* [What to work on]: Please copy out everything in the records below, from the line containing "Powerstation" down to the line containing "hochwertige Lebensmittel (z.", with both of those lines included and every character unchanged.

* [Records for this exercise]:
________
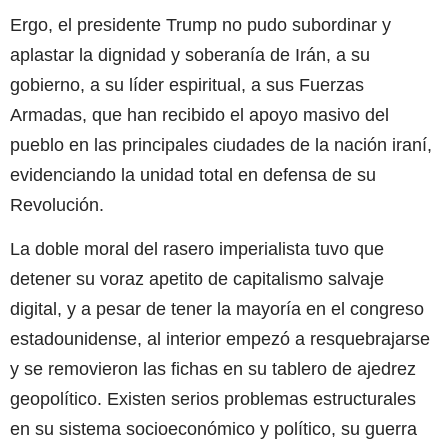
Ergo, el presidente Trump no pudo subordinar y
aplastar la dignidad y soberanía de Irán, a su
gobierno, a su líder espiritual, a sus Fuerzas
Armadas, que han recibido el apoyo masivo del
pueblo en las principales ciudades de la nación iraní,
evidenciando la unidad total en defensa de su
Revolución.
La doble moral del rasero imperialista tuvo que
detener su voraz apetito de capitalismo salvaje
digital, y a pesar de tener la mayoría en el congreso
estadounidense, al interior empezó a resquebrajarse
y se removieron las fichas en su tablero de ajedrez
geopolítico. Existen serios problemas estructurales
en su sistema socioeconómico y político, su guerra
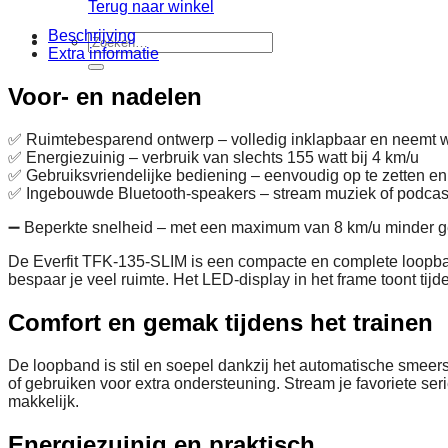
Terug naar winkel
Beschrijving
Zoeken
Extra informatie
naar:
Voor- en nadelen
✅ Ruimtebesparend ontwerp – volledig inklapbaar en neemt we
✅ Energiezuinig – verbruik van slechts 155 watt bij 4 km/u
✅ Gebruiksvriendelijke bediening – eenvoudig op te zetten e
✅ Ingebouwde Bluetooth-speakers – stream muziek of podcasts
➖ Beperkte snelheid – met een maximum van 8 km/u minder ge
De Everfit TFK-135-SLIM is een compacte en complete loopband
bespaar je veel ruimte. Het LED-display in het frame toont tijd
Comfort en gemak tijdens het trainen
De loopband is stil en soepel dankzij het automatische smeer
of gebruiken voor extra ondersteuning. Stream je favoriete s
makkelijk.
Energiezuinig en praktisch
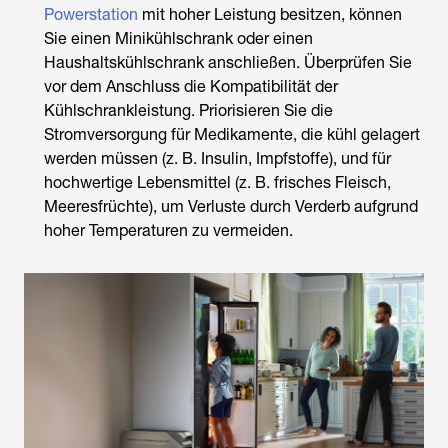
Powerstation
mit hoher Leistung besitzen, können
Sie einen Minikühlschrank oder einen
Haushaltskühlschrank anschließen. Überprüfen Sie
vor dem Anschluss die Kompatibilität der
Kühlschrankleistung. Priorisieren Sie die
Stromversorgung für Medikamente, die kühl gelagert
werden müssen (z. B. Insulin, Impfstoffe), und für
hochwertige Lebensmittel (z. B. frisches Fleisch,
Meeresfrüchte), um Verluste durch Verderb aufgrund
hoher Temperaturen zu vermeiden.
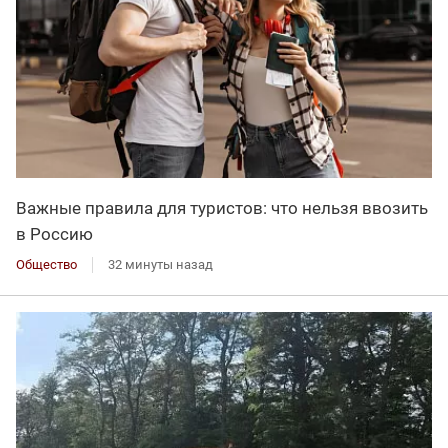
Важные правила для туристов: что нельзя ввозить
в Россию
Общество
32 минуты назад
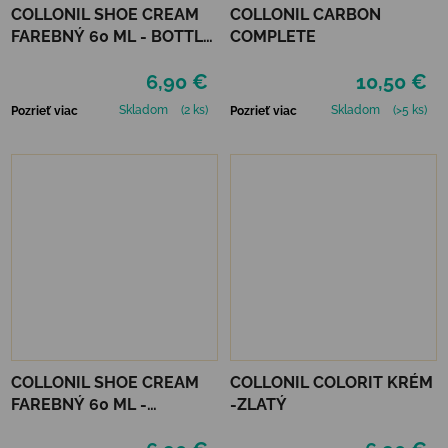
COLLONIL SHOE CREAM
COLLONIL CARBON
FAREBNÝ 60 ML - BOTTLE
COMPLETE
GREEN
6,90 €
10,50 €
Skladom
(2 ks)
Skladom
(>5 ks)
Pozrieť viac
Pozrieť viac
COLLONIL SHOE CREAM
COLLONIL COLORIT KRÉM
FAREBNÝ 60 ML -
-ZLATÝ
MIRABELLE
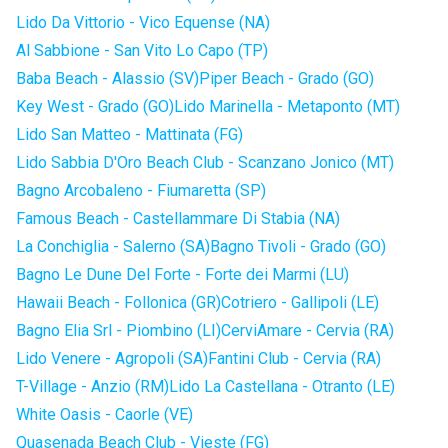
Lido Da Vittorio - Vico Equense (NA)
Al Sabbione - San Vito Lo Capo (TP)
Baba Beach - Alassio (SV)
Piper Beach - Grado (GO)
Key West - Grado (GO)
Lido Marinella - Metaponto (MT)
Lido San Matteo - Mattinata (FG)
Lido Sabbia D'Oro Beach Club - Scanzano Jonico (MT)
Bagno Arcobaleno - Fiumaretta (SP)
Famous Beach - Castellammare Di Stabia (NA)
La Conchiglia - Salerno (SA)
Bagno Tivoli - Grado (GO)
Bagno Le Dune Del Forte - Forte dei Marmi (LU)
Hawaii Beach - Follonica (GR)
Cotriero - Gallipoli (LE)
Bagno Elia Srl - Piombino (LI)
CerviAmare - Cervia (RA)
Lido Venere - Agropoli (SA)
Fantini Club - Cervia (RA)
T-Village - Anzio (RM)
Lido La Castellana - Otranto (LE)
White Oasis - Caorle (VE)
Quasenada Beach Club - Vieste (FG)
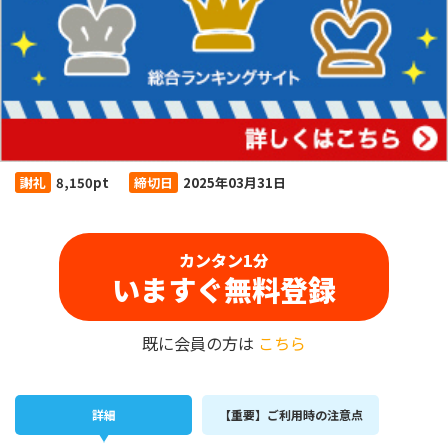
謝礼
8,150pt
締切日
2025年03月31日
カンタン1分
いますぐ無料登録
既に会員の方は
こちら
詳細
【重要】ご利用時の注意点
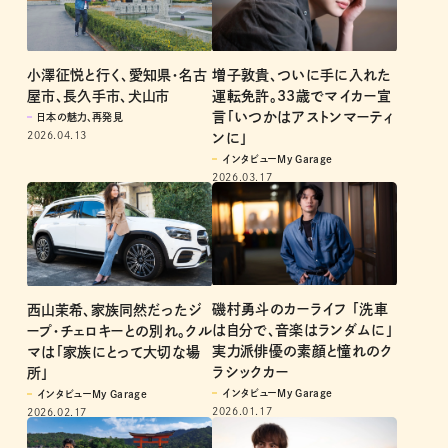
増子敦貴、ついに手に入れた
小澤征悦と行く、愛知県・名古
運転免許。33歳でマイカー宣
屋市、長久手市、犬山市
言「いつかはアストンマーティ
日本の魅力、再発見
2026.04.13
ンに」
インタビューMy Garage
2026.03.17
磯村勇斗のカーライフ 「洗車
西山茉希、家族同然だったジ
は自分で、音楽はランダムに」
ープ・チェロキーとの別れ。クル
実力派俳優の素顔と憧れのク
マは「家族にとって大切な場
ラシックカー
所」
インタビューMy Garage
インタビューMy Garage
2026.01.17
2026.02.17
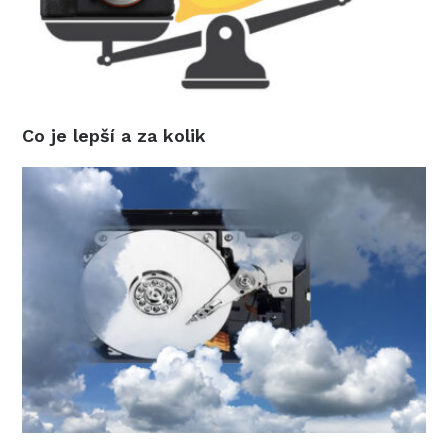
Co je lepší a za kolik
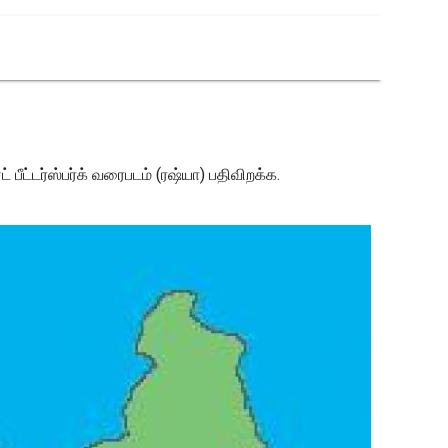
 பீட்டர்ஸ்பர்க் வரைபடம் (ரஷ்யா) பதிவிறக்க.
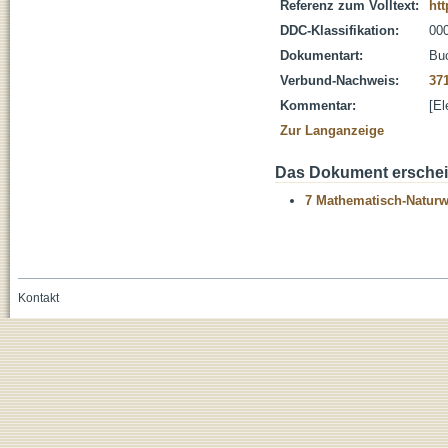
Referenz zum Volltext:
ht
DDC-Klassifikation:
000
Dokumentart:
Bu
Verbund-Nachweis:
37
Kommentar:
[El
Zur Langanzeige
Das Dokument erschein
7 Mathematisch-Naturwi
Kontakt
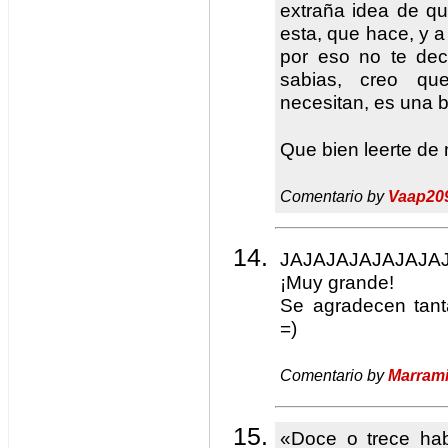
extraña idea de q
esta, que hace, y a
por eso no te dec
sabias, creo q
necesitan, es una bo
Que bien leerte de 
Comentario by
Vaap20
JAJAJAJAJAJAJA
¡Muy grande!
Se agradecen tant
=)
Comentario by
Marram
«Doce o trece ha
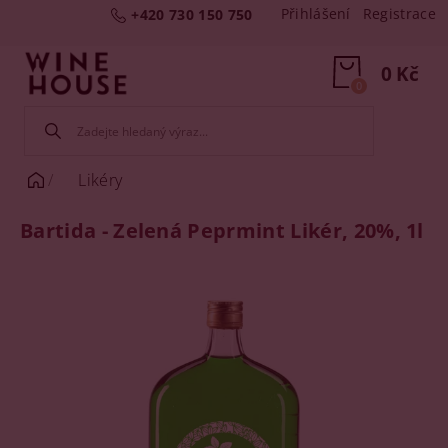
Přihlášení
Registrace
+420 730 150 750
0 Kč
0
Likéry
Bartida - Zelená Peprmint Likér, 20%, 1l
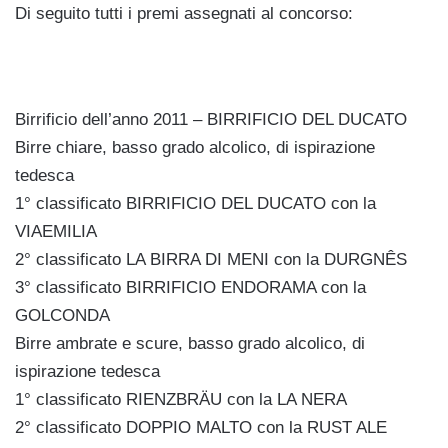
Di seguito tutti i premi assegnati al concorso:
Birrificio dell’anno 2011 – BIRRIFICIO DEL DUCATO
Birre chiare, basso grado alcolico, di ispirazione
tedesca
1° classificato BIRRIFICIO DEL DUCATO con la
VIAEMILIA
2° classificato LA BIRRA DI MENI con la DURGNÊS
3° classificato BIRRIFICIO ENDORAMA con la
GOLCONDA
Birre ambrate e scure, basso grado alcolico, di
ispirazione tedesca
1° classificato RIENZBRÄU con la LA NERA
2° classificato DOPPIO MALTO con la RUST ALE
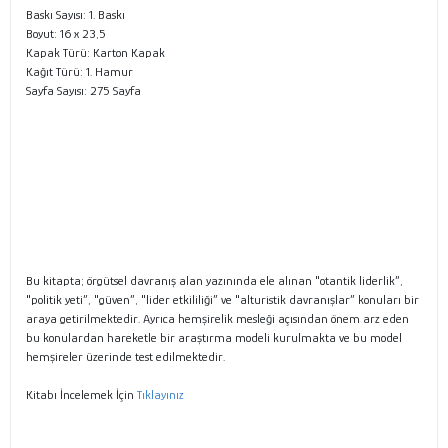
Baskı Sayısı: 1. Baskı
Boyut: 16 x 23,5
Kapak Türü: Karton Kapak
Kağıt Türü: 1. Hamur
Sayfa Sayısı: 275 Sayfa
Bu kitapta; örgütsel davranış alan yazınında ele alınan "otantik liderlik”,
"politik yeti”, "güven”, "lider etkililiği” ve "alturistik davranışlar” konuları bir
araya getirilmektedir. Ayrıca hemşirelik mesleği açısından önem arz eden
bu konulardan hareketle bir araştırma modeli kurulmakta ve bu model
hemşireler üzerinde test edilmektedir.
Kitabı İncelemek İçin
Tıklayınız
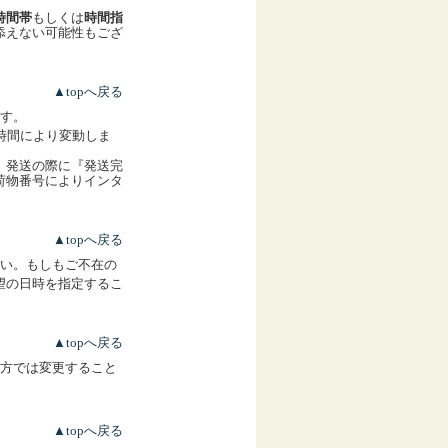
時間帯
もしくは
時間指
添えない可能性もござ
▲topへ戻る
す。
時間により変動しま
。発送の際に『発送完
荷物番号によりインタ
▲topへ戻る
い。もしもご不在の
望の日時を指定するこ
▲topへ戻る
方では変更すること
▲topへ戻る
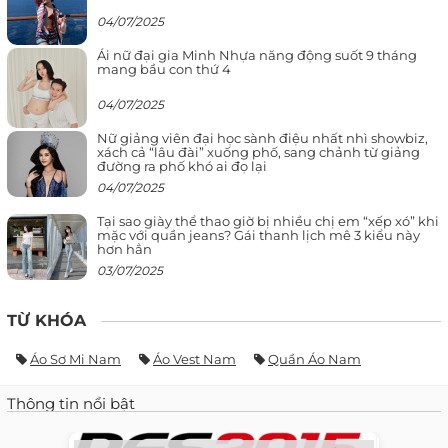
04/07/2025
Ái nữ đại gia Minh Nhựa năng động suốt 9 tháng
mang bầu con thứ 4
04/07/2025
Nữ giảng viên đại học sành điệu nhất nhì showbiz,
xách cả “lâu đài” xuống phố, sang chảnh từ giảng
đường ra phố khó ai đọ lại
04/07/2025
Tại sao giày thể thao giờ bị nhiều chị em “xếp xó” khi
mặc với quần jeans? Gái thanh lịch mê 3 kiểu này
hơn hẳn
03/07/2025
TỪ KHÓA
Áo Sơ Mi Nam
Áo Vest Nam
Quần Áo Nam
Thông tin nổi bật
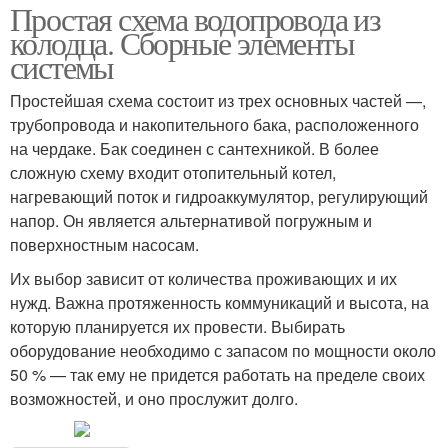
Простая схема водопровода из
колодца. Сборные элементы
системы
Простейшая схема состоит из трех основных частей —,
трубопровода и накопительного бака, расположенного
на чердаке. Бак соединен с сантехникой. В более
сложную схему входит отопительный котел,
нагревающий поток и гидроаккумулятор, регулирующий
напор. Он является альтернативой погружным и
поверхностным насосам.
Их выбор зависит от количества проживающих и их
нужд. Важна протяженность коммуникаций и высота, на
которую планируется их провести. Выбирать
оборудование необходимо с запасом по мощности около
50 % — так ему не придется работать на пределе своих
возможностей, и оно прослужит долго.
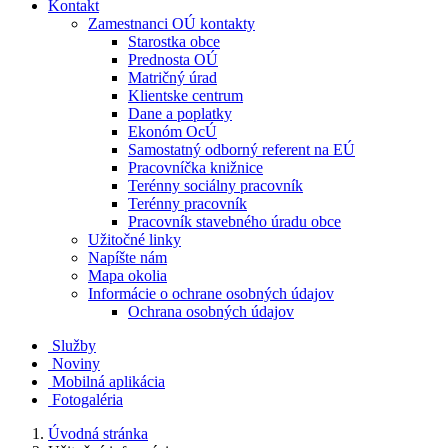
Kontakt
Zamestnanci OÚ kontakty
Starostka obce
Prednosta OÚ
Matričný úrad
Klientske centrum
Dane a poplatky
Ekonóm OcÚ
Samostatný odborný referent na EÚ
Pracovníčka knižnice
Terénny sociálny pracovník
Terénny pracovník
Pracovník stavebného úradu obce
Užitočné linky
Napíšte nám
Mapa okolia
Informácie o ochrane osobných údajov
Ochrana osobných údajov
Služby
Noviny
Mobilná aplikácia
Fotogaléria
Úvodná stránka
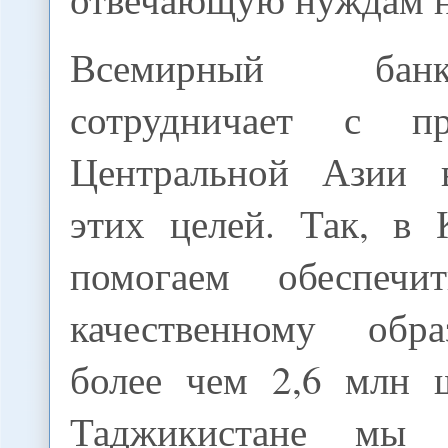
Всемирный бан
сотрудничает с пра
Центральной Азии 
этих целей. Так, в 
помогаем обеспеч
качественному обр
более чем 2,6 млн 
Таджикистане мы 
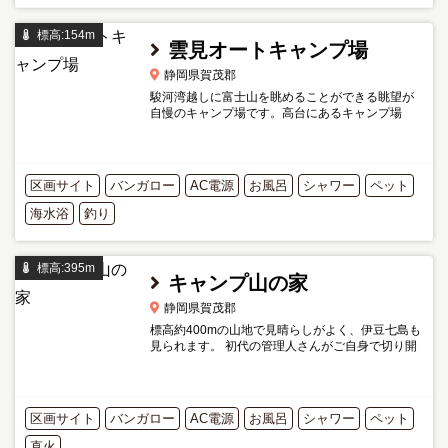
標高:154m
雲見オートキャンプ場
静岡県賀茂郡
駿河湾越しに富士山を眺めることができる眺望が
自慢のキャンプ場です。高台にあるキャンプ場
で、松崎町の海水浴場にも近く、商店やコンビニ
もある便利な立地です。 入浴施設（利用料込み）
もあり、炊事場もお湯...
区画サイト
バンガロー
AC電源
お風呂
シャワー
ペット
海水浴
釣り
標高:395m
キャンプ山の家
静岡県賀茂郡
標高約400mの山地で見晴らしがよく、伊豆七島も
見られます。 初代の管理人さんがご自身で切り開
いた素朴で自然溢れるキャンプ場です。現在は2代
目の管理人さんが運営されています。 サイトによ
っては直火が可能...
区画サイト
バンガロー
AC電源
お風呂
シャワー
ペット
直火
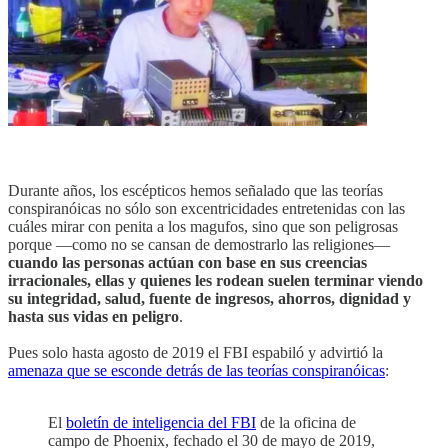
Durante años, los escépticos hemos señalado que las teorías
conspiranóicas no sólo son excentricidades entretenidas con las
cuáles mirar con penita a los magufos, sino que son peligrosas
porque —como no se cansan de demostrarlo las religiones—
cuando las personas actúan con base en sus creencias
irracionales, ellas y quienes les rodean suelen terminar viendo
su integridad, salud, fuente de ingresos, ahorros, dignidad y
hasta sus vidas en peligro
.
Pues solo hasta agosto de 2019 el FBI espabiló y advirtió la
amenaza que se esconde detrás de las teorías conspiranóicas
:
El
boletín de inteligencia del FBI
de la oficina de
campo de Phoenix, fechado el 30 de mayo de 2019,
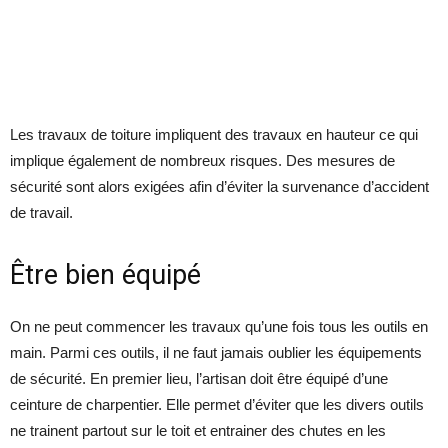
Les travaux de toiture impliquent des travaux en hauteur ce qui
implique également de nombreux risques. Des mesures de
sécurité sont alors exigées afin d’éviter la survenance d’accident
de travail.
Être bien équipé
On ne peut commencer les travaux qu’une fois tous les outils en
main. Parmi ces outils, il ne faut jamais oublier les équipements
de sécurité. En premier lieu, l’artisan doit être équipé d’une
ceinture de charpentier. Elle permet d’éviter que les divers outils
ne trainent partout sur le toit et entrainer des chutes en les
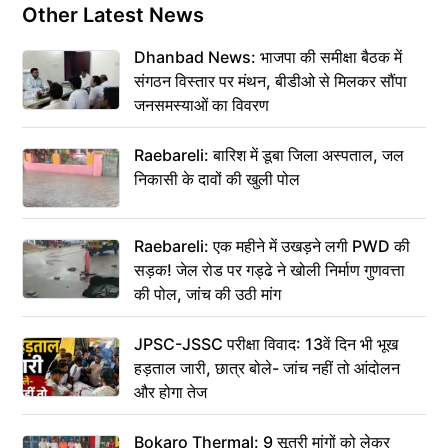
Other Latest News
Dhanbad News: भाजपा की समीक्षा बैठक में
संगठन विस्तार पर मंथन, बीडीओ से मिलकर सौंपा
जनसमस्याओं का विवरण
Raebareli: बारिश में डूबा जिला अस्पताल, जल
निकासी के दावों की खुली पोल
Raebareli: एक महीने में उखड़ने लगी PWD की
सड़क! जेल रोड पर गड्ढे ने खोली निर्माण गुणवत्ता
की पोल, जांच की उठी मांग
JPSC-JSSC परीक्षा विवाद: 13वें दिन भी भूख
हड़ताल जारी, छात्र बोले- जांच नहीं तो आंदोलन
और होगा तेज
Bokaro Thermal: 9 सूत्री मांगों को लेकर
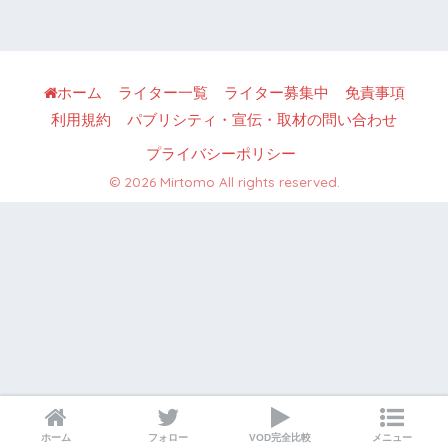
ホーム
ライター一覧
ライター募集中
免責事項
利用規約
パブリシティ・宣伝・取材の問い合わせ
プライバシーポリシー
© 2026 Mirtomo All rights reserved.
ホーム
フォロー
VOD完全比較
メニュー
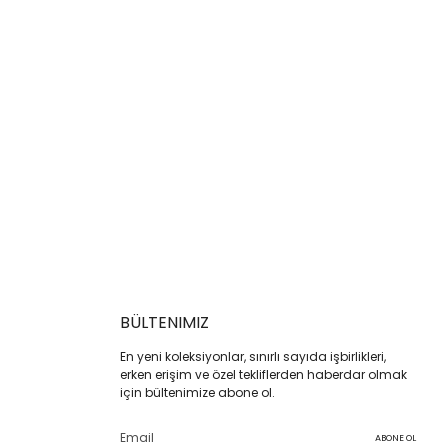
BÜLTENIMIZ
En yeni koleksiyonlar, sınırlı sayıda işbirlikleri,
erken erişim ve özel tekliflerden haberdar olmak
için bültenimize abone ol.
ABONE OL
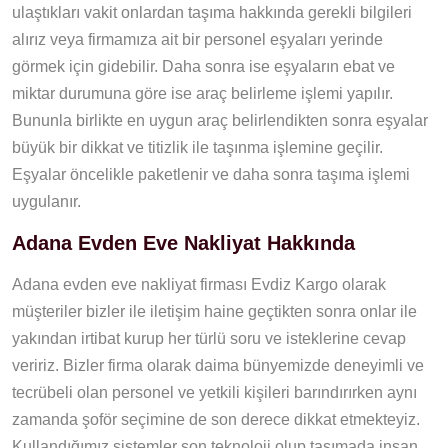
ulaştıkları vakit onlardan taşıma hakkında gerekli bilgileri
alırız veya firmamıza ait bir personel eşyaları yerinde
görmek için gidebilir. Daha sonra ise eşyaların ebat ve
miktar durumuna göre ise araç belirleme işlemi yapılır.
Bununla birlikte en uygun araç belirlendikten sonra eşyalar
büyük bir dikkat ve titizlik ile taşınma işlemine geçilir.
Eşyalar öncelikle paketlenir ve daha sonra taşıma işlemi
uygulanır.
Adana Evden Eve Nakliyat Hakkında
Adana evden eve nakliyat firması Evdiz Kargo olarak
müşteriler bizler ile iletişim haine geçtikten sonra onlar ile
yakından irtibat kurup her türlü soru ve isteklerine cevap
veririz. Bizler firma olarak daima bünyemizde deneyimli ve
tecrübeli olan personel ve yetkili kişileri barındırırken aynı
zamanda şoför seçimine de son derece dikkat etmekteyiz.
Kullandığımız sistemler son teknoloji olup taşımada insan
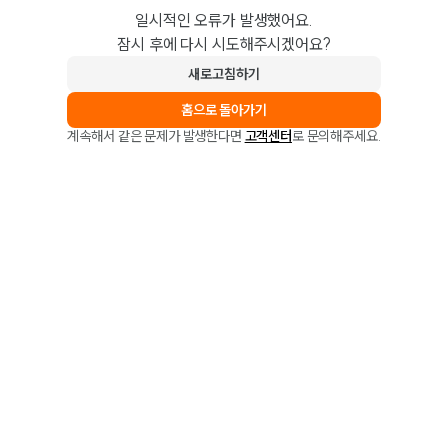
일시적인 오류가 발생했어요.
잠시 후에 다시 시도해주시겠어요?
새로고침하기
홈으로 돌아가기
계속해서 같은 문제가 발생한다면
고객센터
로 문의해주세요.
________
* [Output of the exercise]:
Powerstation
mit hoher Leistung besitzen, können
Sie einen Minikühlschrank oder einen
Haushaltskühlschrank anschließen. Überprüfen Sie
vor dem Anschluss die Kompatibilität der
Kühlschrankleistung. Priorisieren Sie die
Stromversorgung für Medikamente, die kühl gelagert
werden müssen (z. B. Insulin, Impfstoffe), und für
hochwertige Lebensmittel (z. B. frisches Fleisch,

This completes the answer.